Filter the listing below down to the lines containing the word "laatste".

> Information supplied
----

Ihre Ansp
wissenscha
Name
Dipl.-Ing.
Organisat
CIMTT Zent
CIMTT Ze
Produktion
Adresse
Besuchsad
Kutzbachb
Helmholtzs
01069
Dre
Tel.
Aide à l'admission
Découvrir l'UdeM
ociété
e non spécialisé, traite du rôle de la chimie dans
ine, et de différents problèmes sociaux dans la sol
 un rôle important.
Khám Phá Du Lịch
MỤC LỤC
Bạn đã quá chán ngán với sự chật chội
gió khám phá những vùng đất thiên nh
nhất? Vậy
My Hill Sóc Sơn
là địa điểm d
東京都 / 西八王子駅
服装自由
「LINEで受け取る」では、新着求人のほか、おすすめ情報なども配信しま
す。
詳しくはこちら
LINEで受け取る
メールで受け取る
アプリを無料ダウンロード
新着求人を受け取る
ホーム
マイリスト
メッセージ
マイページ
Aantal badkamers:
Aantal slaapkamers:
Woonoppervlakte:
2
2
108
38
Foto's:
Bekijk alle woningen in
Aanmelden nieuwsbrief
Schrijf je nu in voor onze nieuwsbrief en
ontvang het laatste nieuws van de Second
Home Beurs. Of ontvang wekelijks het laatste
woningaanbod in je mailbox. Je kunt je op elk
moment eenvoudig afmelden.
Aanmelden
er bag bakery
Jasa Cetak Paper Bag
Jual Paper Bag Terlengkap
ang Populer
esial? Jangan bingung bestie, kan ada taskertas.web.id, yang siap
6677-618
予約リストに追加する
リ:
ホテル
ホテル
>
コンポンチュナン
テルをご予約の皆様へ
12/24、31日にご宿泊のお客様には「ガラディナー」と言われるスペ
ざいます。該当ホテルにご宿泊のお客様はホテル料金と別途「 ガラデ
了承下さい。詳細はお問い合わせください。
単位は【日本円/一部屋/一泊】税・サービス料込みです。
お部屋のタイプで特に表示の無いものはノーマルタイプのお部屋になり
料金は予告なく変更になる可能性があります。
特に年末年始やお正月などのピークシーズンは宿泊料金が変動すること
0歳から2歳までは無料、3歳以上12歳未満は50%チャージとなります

----

> Task answer
ontvang het laatste nieuws van de Second
Home Beurs. Of ontvang wekelijks het laatste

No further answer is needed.